Abstinence-only sex education delayed sexual activity among pre-teens, and it reduced the amount of recent sexual activity among those who were already sexually active, according to a study published in the Archives of Pediatrics & Adolescent Medicine and reported in ScienceDaily.

For the study, researchers from the University of Pennsylvania followed 662 African Americans in grades six and seven who were randomly assigned to an abstinence-only class, a safer sex–only class or a combined abstinence and safer-sex class. As a control group, some students attended a class that promoted general health and did not discuss sexual matters.

Two years after the intervention, 33 percent of students in the abstinence-only group reported having sex, compared with half of the control group. In addition, students who were sexually active during the study reported fewer incidents of recent sexual activity.

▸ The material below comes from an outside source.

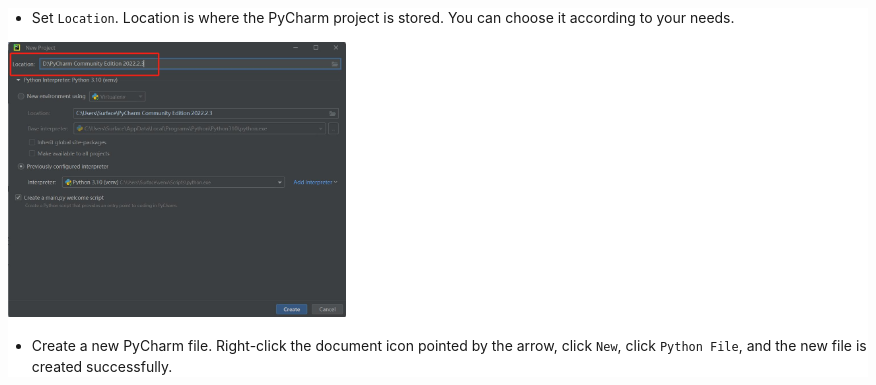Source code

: * Set `Location`. Location is where the PyCharm project is stored. You can choose it according to your needs.

<img src="../../../resource\3-FunctionsAndApplications\6.developmentGuide\python\build/location1.jpg" style="zoom: 33%;" />

* Create a new PyCharm file. Right-click the document icon pointed by the arrow, click `New`, click `Python File`, and the new file is created successfully.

Researchers found none of the classes significantly affected consistent condom use or unprotected sex. There was also no difference in condom use among participants who lost their virginity during the study.

The abstinence-only classes did not use moralistic terms or portray sex in a negative light, according to the article.

“Abstinence-only interventions may have an important role in delaying sexual activity until a time later in life when the adolescent is more prepared to handle to consequences of sex,” said lead author John B. Jemmott III, PhD, from the University of Pennsylvania. “This can reduce undesirable consequences of sex, including pregnancy and sexually transmitted infections like HIV/AIDS.”